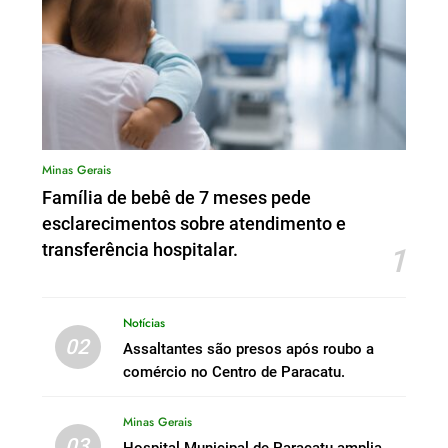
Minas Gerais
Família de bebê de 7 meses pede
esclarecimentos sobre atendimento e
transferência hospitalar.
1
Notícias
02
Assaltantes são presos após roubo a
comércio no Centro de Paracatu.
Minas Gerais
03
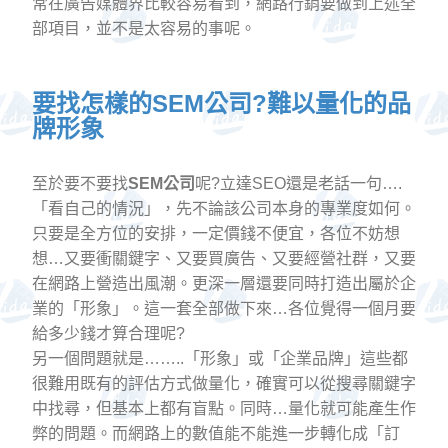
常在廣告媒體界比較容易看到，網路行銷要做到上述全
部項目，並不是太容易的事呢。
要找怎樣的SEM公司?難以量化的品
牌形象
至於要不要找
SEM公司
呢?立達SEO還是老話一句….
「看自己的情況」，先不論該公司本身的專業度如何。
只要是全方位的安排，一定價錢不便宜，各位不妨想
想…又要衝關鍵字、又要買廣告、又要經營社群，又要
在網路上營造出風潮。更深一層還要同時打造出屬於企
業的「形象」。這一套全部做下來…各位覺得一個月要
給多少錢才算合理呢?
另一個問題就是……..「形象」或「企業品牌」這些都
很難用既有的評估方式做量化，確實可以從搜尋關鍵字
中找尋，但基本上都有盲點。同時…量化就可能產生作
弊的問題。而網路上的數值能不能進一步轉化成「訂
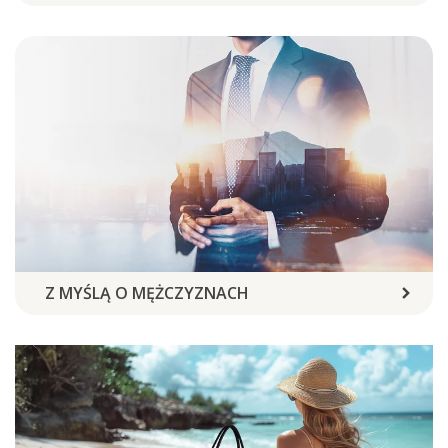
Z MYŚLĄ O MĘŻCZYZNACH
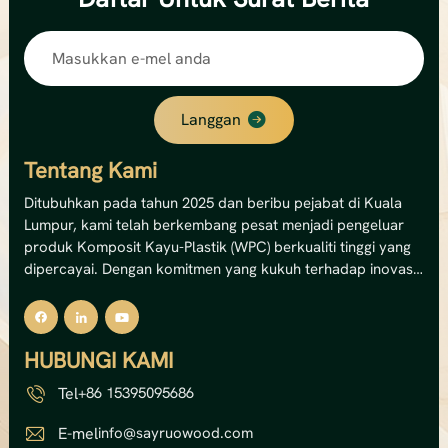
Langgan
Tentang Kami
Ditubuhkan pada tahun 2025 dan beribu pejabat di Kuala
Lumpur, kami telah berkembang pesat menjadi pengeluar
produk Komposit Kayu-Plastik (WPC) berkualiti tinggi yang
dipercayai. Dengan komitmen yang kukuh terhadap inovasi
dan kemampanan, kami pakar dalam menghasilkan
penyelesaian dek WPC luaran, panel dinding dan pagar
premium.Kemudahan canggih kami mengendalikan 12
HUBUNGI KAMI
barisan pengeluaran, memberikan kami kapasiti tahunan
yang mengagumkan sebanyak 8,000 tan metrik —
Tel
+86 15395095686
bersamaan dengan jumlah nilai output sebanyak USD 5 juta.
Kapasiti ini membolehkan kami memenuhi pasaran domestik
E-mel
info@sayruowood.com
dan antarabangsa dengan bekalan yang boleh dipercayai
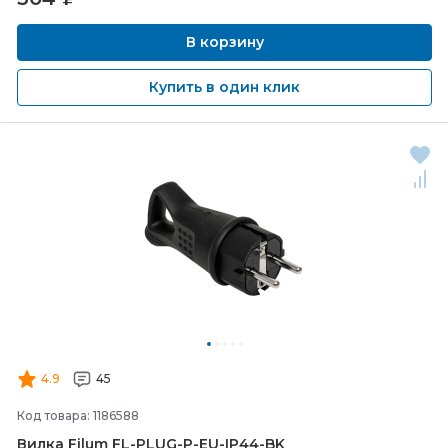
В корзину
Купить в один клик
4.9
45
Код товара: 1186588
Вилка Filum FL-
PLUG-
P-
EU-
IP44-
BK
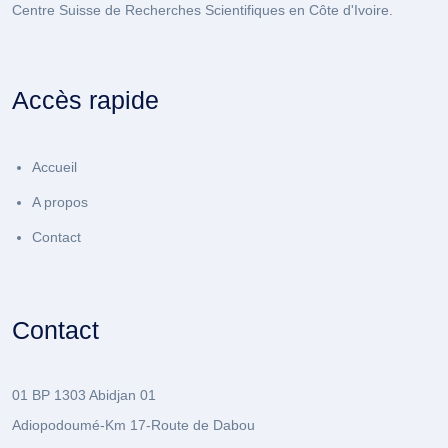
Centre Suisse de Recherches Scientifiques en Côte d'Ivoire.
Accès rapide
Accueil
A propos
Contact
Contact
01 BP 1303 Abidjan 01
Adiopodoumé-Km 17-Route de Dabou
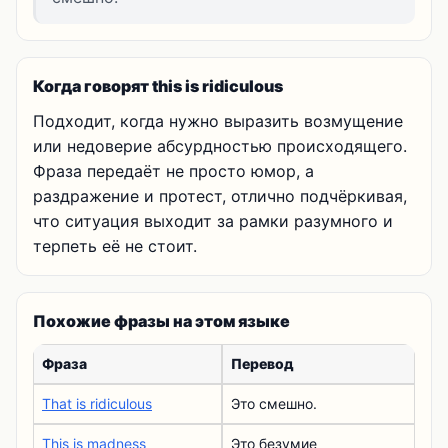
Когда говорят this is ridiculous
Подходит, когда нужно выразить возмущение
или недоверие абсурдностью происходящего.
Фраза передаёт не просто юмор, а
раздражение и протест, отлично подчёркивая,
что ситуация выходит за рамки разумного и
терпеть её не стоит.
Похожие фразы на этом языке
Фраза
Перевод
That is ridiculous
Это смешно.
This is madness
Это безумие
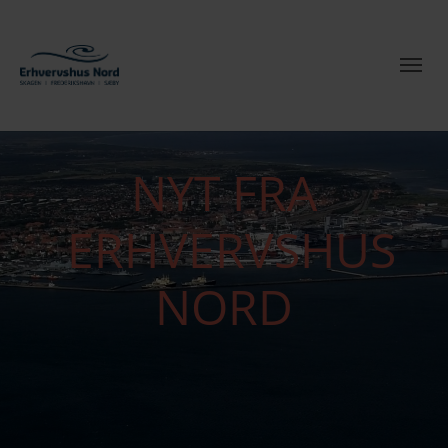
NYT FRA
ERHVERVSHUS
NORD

--

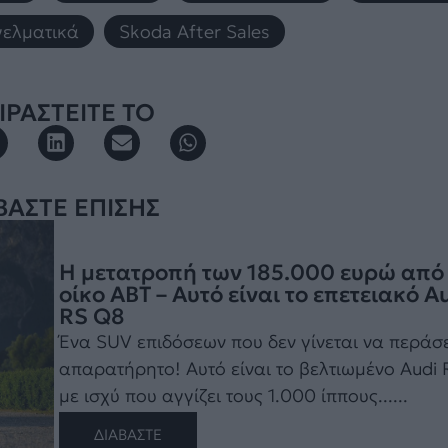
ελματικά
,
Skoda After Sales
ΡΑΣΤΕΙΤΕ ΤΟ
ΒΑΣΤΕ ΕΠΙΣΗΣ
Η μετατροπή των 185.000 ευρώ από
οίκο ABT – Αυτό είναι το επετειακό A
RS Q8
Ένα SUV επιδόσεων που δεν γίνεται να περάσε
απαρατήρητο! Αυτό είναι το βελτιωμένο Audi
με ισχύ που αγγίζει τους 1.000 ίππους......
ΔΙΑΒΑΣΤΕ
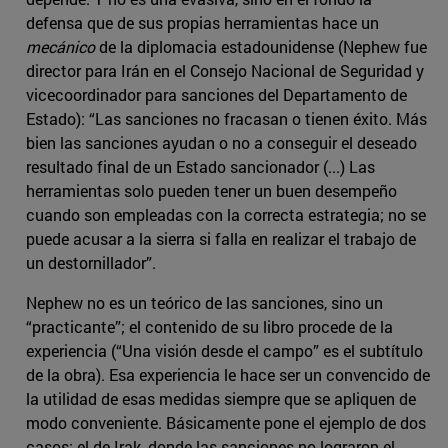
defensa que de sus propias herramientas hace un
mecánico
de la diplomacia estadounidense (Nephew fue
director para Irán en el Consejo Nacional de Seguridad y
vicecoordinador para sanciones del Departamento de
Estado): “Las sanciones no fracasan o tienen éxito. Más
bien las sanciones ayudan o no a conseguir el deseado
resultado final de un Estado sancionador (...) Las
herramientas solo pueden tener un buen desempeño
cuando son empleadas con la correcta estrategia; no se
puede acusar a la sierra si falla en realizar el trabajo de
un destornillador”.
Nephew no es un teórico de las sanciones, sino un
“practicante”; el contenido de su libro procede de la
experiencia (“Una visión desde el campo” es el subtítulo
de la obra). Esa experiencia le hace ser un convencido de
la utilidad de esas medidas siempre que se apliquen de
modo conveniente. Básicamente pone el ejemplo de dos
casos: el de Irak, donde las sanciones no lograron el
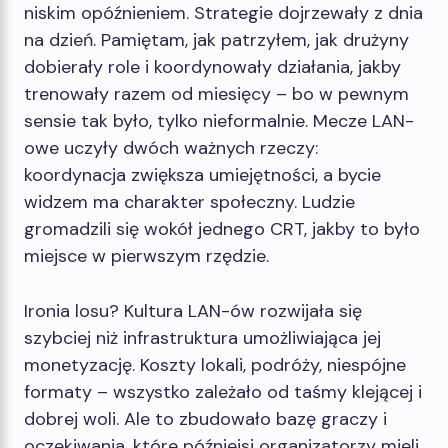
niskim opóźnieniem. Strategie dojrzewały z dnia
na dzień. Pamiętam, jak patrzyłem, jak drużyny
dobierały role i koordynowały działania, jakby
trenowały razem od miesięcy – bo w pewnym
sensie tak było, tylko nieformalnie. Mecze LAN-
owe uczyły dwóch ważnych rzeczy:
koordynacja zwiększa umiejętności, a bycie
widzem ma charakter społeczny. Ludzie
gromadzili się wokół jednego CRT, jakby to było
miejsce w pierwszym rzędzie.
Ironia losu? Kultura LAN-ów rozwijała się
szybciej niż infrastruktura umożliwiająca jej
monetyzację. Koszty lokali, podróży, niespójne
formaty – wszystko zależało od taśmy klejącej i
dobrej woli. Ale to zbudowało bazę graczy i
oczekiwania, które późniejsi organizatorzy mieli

==

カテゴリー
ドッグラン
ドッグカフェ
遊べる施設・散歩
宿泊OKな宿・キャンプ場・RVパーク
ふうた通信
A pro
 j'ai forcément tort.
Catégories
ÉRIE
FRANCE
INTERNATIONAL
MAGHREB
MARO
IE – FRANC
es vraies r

● **Work required**: Using the records above, restate word for word the lines from the one with "widzem ma charakter społeczny. Ludzie" through the one with "oczekiwania, które późniejsi", both included.

● **Result for this task**:
widzem ma charakter społeczny. Ludzie
gromadzili się wokół jednego CRT, jakby to było
miejsce w pierwszym rzędzie.
Ironia losu? Kultura LAN-ów rozwijała się
szybciej niż infrastruktura umożliwiająca jej
monetyzację. Koszty lokali, podróży, niespójne
formaty – wszystko zależało od taśmy klejącej i
dobrej woli. Ale to zbudowało bazę graczy i
oczekiwania, które późniejsi organizatorzy mieli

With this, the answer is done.